The MNB may announce an amendment to its regulation to prevent over-indebtedness of retail customers in August, after the European Central Bank has commented on it. The regulation, which will come into effect on October 1, sets new additional rules on maximum installments (JTM) that can be paid in proportion to customer income, he recalled.

He added that these rules encourage new home mortgage customers to take out fixed mortgages with a “concrete repayment installment”. Those who fix their repayment installments for 10 years or for the entire term of the loan can spend the same amount of their income on loan repayment as before: up to half of the monthly net income of HUF 400,000, 60 percent – said Szombati.

Fixed rates for a shorter period of time


“Forint mortgage customers with riskier floating rates or fixed rates for a shorter period of time can now rely on having sufficient income reserves if interest rates start to rise,” he said. Their maximum monthly installment installments may be a lower proportion of their income than before: 25 per cent for fixations of less than 5 years and 35 per cent for those between 5 and 10 years.
As a result of the MNB’s action, housing loans will continue to expand at a dynamic pace similar to last year. The move does not affect the volume but the quality of the loans and makes them healthier and more predictable, the managing director emphasized.
Last year, the average JTM rate for Hungarian household loans was only 27 percent.
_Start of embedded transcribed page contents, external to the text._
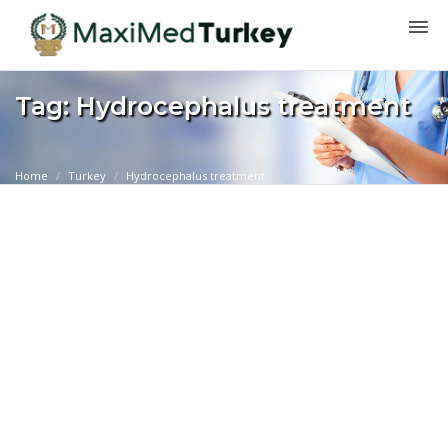
Tag: Hydrocephalus treatment
Home
Turkey
Hydrocephalus treatment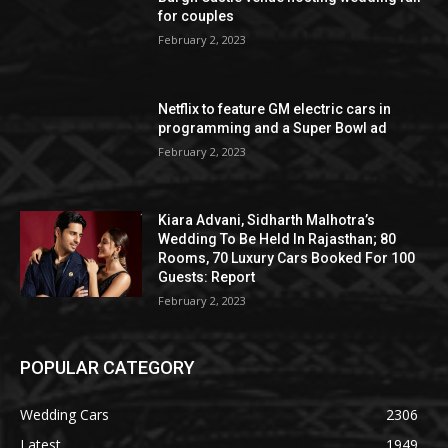
for couples
February 2, 2023
Netflix to feature GM electric cars in
programming and a Super Bowl ad
February 2, 2023
Kiara Advani, Sidharth Malhotra’s
Wedding To Be Held In Rajasthan; 80
Rooms, 70 Luxury Cars Booked For 100
Guests: Report
February 2, 2023
POPULAR CATEGORY
Wedding Cars
2306
Latest
1949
Thus, domestic customers, according to Anikó Szombati, have been cautious in applying for mortgages, mainly at lower levels than the new central bank JTM limits.
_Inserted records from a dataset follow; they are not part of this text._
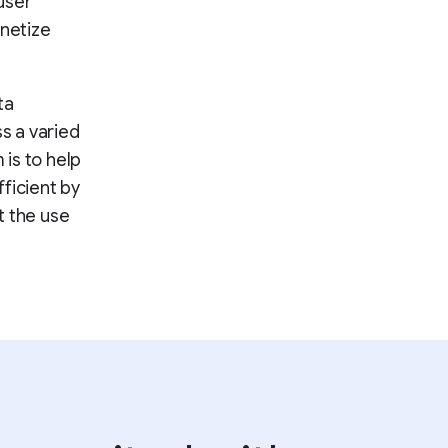
user
onetize
ta
ss a varied
 is to help
ficient by
t the use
The central bank’s move to boost fixed interest rates is also in line with the intention of this year’s new home lenders, with more than four-fifths borrowing at a fixed rate in May 2018, down from just 40 percent a year ago.
According to Anikó Szombati, the MNB would like to further encourage safe credit expansion, and reminded that nearly 60 percent of all home mortgage contracts still have a fixed interest rate of less than one year due to older floating rate schemes. Many customers would therefore consider converting their old loan to a central bank professional, either through a contract modification or a fixed rate loan, such as a qualified consumer-friendly home loan.

The new debt brake rules


Are part of the MNB’s earlier set of measures to spread safe fixed-rate housing loans. In addition to consumer-friendly home loans and the MNB’s mortgage bond purchase program, the Managing Director listed that credit institutions are required to raise the necessary funds for 15% of their home loans through long-term mortgage bonds.
Changes in interest rates over the past decade prove that for typically 15-year home loans, it is hardly possible to calculate with no change in installments – he stressed. “However, whoever chooses a fixed interest rate does not change their monthly repayment during the fixed rate fixation period,” he added.